Start of Provided entries
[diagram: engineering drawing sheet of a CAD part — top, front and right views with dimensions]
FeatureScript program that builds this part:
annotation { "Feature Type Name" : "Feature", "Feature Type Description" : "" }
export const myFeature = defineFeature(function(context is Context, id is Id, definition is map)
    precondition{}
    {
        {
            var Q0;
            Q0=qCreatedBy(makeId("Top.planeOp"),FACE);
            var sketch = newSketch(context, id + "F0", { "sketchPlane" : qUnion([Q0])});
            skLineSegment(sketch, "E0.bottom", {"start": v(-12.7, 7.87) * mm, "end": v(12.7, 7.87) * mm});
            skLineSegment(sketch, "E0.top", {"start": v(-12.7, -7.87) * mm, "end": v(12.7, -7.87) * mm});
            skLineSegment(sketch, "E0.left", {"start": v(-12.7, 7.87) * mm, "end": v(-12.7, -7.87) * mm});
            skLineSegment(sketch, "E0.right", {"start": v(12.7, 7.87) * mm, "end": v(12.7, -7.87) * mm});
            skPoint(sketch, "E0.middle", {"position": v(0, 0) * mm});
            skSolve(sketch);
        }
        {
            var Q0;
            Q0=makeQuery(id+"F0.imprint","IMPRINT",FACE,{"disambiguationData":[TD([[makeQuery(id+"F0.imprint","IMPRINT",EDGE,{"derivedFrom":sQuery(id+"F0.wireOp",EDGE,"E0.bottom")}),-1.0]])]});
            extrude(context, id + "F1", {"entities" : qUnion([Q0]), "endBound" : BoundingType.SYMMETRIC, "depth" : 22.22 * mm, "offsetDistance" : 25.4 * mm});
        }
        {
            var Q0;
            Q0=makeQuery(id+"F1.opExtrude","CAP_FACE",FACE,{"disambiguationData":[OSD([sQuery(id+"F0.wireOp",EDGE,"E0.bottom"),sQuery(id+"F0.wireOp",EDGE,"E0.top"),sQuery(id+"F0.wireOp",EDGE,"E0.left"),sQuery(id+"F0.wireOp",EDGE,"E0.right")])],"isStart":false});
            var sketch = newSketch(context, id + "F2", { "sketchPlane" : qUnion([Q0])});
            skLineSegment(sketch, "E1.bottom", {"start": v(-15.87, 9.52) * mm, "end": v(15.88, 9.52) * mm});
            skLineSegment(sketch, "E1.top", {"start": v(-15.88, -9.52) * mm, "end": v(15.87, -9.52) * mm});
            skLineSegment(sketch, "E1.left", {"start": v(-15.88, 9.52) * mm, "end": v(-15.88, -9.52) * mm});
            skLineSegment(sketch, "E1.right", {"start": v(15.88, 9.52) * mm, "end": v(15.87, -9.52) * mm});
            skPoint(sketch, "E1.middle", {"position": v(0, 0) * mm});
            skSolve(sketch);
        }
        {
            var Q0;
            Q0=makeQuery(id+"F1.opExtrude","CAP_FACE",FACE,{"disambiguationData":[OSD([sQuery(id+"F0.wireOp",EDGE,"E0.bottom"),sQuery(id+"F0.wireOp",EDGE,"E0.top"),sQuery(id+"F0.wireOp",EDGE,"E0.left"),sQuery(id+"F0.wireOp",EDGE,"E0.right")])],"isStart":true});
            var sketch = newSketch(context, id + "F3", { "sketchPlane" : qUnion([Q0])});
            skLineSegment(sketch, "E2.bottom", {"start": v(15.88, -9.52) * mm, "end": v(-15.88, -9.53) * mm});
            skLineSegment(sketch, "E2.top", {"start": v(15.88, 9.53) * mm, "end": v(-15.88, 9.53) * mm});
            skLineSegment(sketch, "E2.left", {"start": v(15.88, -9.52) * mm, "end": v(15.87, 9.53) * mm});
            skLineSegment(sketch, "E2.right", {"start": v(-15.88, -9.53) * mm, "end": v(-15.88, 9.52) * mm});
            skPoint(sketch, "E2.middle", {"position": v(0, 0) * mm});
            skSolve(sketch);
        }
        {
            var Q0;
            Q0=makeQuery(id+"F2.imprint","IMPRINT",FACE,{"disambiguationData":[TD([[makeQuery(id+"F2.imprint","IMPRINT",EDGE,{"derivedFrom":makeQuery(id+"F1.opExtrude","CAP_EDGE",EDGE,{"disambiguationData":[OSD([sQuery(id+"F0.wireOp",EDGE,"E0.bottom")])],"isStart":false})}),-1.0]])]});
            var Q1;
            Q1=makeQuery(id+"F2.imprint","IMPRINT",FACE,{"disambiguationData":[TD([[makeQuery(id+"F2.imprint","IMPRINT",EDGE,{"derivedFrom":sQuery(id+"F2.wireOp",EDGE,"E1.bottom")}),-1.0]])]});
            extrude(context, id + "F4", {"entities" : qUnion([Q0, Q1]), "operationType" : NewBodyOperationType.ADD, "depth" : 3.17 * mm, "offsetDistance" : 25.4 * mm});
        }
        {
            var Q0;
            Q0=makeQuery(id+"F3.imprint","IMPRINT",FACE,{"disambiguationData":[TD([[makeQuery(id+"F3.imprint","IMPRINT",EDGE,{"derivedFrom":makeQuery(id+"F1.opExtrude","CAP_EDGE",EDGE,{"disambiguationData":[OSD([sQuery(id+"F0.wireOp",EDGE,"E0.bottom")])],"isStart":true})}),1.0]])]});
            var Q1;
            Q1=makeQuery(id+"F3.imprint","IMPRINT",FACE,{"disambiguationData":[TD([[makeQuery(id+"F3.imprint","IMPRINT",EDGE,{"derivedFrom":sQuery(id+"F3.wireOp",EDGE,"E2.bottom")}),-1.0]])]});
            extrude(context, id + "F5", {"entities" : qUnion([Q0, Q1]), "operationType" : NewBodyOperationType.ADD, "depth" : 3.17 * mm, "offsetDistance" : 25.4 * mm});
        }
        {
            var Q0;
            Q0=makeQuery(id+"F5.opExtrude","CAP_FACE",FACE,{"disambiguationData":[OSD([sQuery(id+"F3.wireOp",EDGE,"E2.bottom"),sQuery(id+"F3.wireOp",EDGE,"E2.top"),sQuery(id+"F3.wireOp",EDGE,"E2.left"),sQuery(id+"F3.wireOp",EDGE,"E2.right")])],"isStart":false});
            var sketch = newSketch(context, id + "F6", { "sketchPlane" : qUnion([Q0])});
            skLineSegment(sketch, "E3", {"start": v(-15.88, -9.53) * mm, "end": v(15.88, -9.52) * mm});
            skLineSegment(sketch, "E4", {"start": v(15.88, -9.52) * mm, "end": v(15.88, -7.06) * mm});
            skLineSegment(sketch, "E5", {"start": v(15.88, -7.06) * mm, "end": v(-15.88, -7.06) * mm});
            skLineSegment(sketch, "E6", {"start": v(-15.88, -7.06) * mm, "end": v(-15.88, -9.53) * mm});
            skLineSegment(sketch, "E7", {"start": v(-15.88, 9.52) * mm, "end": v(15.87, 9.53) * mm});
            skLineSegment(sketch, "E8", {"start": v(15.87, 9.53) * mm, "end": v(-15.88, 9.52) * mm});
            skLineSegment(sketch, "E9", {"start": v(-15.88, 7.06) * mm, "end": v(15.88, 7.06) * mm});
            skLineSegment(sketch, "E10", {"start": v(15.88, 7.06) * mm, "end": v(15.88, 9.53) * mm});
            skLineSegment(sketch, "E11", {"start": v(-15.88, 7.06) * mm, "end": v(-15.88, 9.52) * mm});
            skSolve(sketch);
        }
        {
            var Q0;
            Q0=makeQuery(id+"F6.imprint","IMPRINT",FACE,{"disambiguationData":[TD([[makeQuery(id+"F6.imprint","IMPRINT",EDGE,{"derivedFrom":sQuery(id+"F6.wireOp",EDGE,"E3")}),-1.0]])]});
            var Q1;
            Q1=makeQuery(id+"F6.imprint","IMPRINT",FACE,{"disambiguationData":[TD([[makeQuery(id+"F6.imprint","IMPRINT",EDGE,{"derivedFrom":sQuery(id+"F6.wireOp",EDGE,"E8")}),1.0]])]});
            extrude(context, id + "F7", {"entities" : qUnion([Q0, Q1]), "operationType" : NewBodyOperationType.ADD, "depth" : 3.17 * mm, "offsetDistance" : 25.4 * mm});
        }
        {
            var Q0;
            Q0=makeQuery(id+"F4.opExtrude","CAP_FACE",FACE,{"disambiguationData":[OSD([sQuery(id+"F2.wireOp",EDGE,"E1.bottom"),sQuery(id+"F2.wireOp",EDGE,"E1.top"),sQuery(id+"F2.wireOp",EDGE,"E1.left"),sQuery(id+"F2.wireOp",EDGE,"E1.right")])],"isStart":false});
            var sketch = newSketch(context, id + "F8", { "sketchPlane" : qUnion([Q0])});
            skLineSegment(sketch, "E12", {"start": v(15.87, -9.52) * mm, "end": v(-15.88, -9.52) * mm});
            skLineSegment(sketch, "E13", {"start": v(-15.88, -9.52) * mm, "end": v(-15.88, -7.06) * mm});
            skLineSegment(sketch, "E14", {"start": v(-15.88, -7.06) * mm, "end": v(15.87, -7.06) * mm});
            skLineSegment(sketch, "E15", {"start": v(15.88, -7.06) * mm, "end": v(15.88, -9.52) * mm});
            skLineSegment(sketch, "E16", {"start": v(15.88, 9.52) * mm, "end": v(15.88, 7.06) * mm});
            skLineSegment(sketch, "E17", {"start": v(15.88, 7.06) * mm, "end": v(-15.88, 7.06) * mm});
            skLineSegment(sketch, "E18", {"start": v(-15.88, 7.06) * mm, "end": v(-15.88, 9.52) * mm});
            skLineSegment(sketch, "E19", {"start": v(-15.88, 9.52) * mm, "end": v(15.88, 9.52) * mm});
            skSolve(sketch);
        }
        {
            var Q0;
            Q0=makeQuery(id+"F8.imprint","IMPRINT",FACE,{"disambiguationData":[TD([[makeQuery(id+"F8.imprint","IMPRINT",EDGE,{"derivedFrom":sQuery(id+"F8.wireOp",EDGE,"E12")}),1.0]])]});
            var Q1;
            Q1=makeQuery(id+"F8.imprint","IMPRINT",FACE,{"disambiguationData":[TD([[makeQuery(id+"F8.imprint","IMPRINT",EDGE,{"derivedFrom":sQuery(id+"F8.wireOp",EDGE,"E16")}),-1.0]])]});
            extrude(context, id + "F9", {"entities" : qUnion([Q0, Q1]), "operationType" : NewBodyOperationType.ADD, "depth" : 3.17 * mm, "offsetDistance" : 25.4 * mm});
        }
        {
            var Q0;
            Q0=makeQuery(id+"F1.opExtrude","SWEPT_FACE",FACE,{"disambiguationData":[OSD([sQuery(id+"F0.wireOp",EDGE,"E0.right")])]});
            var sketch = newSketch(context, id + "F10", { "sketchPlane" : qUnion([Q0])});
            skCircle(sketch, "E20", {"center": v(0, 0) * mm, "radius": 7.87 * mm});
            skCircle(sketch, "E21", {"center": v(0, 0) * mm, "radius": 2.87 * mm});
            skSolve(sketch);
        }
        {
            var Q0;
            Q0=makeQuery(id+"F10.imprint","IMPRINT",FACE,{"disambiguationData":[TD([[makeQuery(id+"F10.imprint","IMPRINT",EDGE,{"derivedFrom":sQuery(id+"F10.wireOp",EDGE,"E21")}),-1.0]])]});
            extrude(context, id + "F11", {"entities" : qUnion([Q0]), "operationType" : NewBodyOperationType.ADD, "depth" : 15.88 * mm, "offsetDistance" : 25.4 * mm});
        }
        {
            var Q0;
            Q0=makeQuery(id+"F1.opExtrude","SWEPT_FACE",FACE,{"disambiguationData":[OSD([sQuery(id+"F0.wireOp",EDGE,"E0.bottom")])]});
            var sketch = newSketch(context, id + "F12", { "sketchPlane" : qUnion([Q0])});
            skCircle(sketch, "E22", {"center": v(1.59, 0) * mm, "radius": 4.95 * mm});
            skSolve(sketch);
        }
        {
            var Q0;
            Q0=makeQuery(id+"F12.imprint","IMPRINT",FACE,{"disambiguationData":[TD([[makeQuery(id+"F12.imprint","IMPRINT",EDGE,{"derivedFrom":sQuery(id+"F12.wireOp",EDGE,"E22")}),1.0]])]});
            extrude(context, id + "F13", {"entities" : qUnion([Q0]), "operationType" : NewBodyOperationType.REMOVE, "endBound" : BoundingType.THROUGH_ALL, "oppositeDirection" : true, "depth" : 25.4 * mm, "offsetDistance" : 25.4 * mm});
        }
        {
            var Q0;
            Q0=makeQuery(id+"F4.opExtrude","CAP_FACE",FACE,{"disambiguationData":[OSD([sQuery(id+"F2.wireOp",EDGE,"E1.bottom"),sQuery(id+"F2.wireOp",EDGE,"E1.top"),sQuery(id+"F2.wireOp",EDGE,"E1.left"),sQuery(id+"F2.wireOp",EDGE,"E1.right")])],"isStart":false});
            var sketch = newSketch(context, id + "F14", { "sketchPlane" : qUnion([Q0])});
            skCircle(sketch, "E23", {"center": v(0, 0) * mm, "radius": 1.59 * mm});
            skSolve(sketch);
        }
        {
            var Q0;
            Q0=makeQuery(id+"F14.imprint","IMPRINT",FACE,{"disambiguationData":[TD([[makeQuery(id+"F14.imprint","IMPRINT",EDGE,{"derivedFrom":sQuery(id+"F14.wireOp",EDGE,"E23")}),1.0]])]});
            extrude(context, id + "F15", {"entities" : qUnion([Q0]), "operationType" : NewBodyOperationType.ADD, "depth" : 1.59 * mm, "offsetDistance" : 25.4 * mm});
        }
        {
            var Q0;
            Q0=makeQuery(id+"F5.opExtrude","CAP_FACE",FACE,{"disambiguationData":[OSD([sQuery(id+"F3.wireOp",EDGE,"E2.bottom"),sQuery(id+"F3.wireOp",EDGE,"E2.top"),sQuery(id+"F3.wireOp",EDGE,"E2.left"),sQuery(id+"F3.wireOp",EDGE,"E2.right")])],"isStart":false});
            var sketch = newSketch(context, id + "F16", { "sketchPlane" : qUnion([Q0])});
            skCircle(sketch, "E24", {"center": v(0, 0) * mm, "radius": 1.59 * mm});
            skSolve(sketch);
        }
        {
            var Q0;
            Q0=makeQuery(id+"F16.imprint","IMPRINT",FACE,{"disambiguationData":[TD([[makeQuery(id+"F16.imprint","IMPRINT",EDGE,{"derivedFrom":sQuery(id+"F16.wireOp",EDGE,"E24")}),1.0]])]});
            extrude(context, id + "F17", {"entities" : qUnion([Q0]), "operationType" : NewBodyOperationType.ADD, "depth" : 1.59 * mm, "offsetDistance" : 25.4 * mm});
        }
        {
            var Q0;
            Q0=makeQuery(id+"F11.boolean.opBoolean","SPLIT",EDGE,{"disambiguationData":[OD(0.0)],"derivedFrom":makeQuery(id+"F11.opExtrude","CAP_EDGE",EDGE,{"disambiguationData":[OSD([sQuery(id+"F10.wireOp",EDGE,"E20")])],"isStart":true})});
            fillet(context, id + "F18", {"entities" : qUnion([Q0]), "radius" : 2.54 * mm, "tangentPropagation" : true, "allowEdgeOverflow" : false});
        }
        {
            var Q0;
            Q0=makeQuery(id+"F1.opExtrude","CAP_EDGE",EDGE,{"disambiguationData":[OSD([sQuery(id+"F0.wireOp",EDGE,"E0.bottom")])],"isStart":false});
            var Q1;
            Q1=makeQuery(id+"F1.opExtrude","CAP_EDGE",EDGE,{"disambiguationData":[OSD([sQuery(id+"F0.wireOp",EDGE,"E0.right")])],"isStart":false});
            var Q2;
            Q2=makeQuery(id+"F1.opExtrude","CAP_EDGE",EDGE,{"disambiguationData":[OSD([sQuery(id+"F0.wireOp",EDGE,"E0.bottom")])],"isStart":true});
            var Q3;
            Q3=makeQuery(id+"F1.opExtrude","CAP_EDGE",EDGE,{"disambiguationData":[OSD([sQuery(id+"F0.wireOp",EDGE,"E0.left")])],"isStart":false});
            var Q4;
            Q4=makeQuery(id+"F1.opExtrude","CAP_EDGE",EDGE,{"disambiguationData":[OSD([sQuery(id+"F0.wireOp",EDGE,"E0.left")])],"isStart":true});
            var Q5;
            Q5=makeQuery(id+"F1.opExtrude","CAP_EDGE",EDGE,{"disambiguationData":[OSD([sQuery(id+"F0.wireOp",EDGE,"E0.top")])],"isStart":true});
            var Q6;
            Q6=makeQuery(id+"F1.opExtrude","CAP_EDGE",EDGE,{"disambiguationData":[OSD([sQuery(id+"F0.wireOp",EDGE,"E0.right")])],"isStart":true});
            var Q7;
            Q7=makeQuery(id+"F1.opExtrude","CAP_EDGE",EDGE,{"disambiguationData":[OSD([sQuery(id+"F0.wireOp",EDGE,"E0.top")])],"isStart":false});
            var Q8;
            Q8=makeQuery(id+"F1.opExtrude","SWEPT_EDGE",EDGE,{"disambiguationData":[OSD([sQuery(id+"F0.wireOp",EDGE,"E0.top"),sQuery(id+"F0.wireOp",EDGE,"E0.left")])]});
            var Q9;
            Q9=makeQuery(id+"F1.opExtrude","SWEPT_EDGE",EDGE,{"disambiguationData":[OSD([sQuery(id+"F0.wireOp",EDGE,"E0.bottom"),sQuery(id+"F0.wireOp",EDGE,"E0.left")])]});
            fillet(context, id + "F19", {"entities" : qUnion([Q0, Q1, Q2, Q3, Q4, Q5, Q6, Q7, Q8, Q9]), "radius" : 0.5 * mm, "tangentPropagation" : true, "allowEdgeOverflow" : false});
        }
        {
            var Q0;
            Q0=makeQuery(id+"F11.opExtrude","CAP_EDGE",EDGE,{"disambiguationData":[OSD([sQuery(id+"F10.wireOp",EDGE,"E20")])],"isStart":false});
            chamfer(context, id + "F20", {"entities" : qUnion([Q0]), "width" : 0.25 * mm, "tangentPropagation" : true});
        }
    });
End of Provided entries
Exercise brief: Copy out the data above verbatim, from its first line through the line containing "export const myFeature".

Exercise response:
[diagram: engineering drawing sheet of a CAD part — top, front and right views with dimensions]
FeatureScript program that builds this part:
annotation { "Feature Type Name" : "Feature", "Feature Type Description" : "" }
export const myFeature = defineFeature(function(context is Context, id is Id, definition is map)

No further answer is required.